Os cubanos se tornaram mestres em seduzir o paladar feminino com charutos de aroma suave, degustação leve e tamanho exato. Isso, sem ferir a imagem delas. O preferido pelas mulheres que cultivam esse hobby tem o sugestivo nome de Romeu e Julieta. Constatação feita por Claudinei Benossi, proprietário de uma tabacaria em Londrina.
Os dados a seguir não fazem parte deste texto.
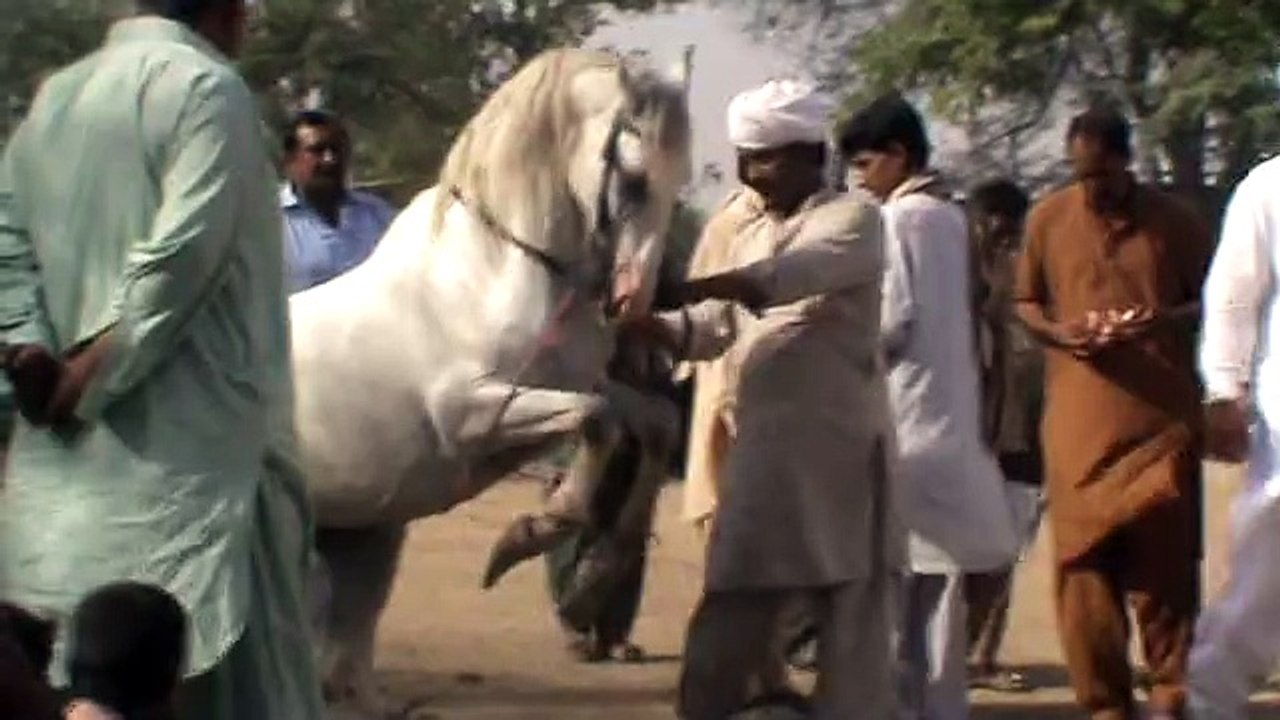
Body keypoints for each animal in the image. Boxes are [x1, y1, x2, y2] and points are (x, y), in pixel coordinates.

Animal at [287, 48, 693, 718]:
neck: (490, 272)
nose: (635, 303)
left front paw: (590, 581)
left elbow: (654, 423)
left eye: (681, 178)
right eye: (633, 179)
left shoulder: (579, 385)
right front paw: (528, 537)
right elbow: (595, 421)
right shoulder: (475, 412)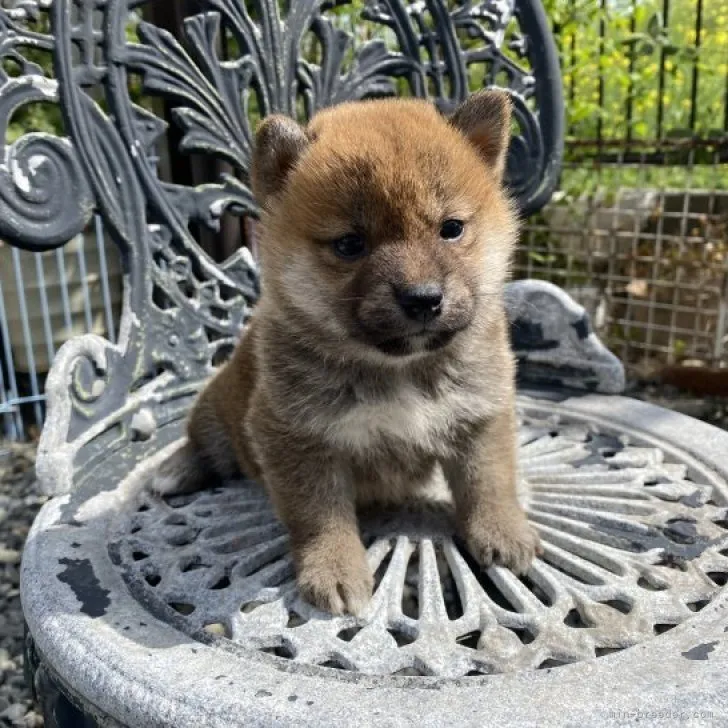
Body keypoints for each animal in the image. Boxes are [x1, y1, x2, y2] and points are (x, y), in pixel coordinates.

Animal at [154, 89, 540, 616]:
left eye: (451, 228)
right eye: (350, 244)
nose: (423, 298)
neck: (398, 369)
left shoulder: (479, 413)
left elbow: (489, 479)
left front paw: (502, 531)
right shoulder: (295, 436)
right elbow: (320, 513)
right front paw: (334, 568)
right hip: (216, 411)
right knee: (203, 443)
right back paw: (176, 469)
Kraw Penas‘‘O charuto não é baratinho porque é feito à mão em aproximadamente 250 etapas’’, explica Alceu Vezozzo
Tradição, cultura, artesanato, e uma ciência só existente em Cuba, fizeram com que vários tipos de charutos fossem criados para atender aos paladares exigentes e refinados, incluindo o das mulheres. A relação entre mulheres e charutos envolve também a fabricação. Nas centenárias fábricas de Havana, a mão-de-obra é basicamente feminina.
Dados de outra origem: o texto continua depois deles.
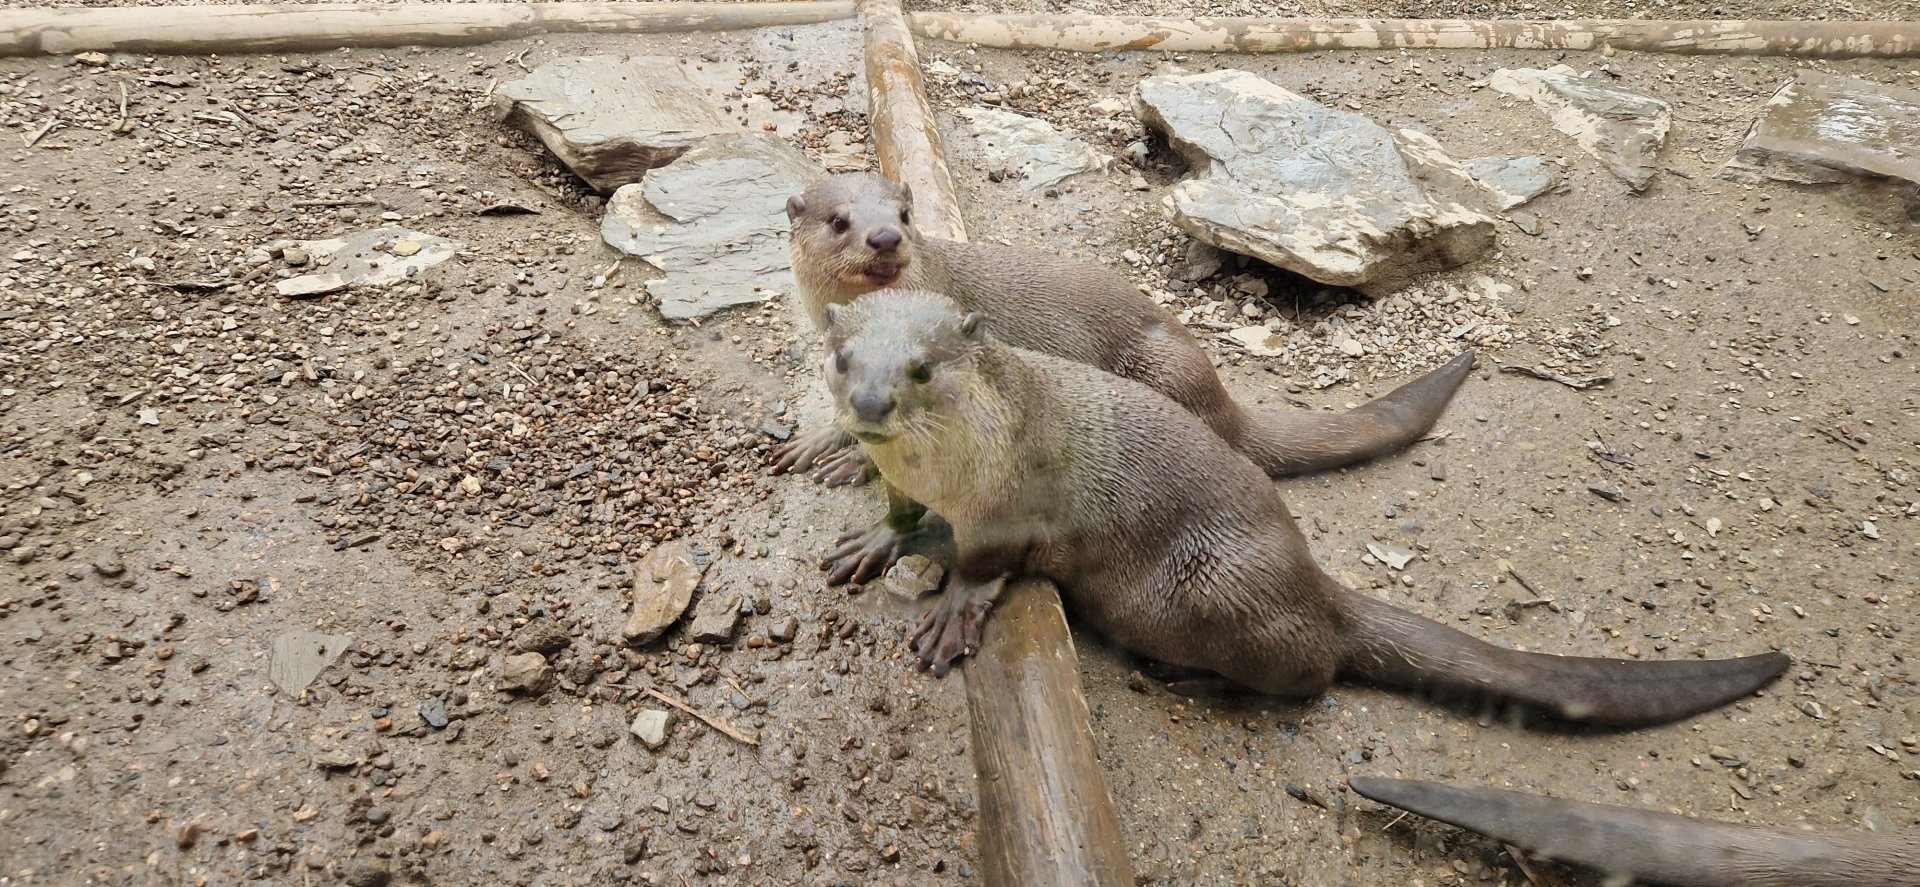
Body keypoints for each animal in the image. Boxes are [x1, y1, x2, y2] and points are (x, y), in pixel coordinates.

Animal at [772, 171, 1476, 488]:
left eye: (903, 214)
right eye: (839, 220)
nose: (884, 237)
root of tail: (1223, 402)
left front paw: (855, 462)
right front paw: (820, 439)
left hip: (1158, 366)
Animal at [820, 289, 1789, 727]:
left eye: (921, 369)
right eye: (842, 360)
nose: (868, 403)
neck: (952, 467)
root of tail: (1316, 582)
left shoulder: (1009, 505)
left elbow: (983, 566)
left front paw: (951, 610)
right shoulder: (917, 485)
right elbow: (903, 516)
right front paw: (872, 538)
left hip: (1218, 585)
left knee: (1310, 673)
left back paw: (1185, 678)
Em função do ritual existente para a degustação de um único charuto, fumá-lo acaba se tornando uma terapia anti-stress, além da indescritível sensação de prazer. Pode-se levar até duas horas para fumar um charuto até o fim. Nesse tempo, a vida pode passar como um filme na imaginação da fumante.
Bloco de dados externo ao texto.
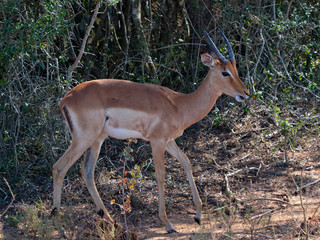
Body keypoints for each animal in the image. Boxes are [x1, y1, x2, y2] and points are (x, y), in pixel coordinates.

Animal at [52, 31, 250, 233]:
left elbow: (186, 162)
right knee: (59, 168)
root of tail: (65, 99)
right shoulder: (157, 141)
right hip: (83, 139)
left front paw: (198, 215)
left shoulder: (170, 141)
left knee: (87, 172)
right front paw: (167, 223)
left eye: (235, 69)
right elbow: (161, 174)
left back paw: (110, 221)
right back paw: (60, 227)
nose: (246, 93)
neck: (179, 105)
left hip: (97, 139)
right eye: (224, 72)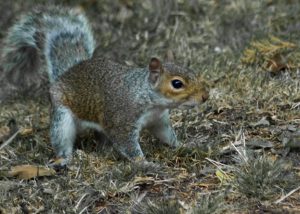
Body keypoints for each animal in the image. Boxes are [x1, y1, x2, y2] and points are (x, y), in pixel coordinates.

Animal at [1, 6, 210, 164]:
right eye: (177, 83)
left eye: (191, 70)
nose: (205, 96)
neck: (147, 97)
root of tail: (65, 73)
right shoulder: (122, 120)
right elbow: (127, 145)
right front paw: (145, 163)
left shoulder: (158, 120)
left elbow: (166, 135)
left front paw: (184, 145)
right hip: (61, 116)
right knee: (61, 138)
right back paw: (65, 159)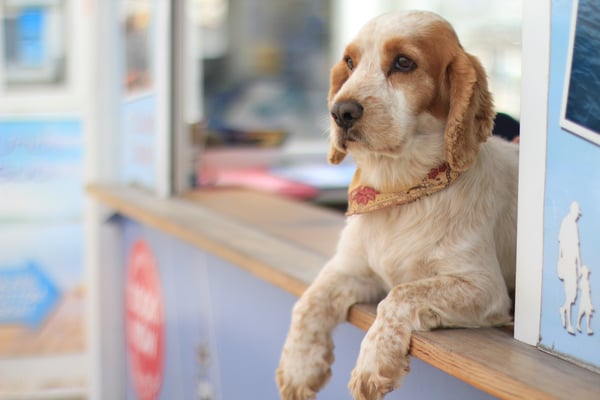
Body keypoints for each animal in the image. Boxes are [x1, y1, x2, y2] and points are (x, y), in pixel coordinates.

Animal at [276, 10, 516, 400]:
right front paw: (299, 367)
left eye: (404, 62)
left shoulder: (483, 286)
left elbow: (402, 293)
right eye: (350, 62)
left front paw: (373, 363)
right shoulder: (352, 269)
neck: (398, 191)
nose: (340, 111)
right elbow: (310, 299)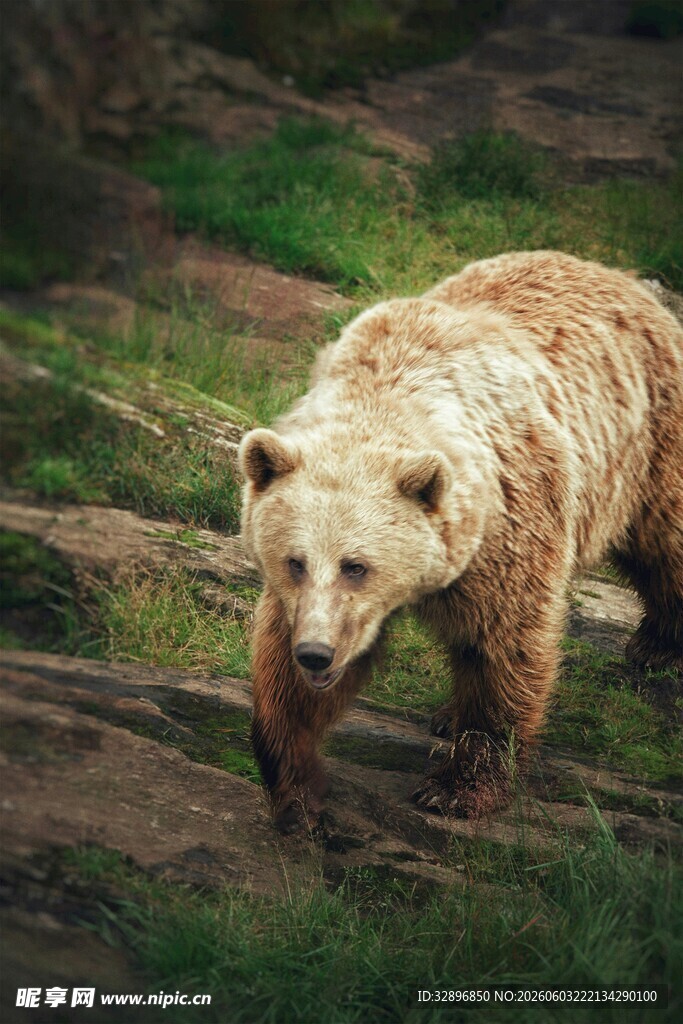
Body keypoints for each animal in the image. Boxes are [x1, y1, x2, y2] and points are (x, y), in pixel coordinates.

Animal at [238, 250, 683, 833]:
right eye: (295, 562)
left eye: (357, 566)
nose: (316, 654)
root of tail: (625, 278)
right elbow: (283, 676)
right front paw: (297, 789)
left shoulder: (509, 522)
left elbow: (503, 647)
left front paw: (456, 789)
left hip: (648, 445)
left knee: (665, 540)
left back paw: (657, 643)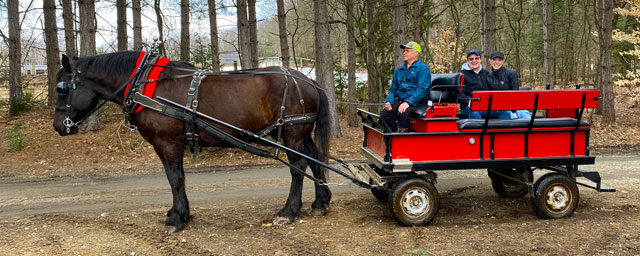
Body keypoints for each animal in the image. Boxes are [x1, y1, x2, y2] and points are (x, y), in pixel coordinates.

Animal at [53, 51, 332, 232]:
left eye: (61, 88)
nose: (58, 126)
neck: (144, 83)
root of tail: (308, 80)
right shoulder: (175, 142)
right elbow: (180, 178)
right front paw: (181, 213)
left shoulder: (166, 142)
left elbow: (174, 178)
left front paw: (176, 218)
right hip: (300, 134)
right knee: (315, 160)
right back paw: (320, 202)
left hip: (292, 134)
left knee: (298, 167)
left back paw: (289, 211)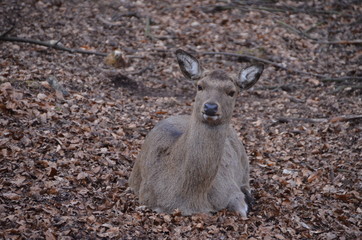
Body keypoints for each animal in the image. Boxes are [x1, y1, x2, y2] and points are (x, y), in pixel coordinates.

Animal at [129, 49, 264, 217]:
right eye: (200, 86)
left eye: (232, 92)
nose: (210, 107)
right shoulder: (147, 196)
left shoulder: (231, 189)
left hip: (244, 163)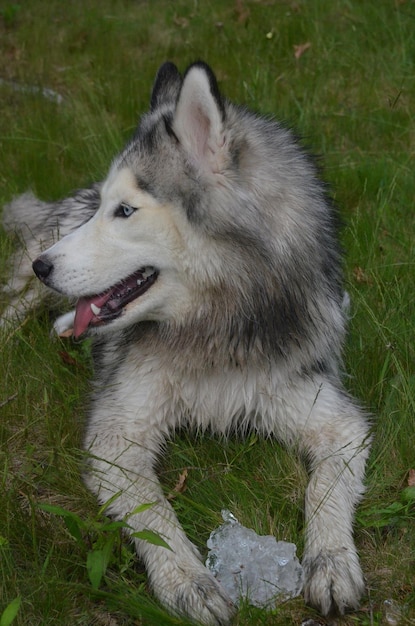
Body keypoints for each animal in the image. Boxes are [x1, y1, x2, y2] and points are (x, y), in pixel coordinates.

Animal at [1, 61, 372, 620]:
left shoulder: (339, 423)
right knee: (16, 296)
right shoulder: (116, 437)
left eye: (126, 211)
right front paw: (189, 583)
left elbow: (324, 488)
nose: (48, 268)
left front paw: (330, 562)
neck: (214, 331)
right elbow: (154, 515)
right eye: (107, 207)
‘‘Fico pensando na vida, fazendo o resumo do dia’’, comenta a empresária Vera Giatti, enquanto curte um Romeu e Julieta. Para ela, essa é hora para relaxar, de descanso. Enfim, sair do ritmo agitado de um estafante dia de trabalho, para um ritmo mais light. ‘‘Esse é um momento meu’’, justifica. Na rotineira corrida do dia-a-dia, homens e mulheres descartam um tempinho para si mesmos. E para degustar um bom cubano, é preciso disposição para sentar e pensar na vida.
Vera Giatti reserva um horário noturno para esse hobby e fuma apenas uma vez ao dia. A paixão pelo charuto, ela iniciou há três anos, e a partir daí aprendeu a arte, os segredos e o ritual de como se deixar seduzir pela fumaça, aroma e paladar desse raro prazer. Mas o grande deleite para Vera é aproveitar esse momento para repassar os acontecimentos do dia. Apenas um charuto deixa a empresária saciada. Não existe a compulsão, como acontece com o cigarro. Muitos comparam esse hábito ao de beber socialmente.
‘‘As mulheres sentem mais vergonha de fumar charuto, principalmente em público. Eu também não gosto de fumar em público e nem de fumar junto com outras mulheres’’, diz, ao se referir aos clubes de charuteiras, comuns nas grandes cidades. Segundo Vera, nesses clubes muitas mulheres acabam adotando uma postura masculina, até mesmo para agredir e chocar, procedimento que ela desaprova completamente. Apesar de haver muitas mulheres seduzidas pelos charutos da ilha de Fidel, há um certo desconforto em assumir. Poucas admitem que gostam de fumar charutos cubanos, mesmo que não percam a ternura jamais.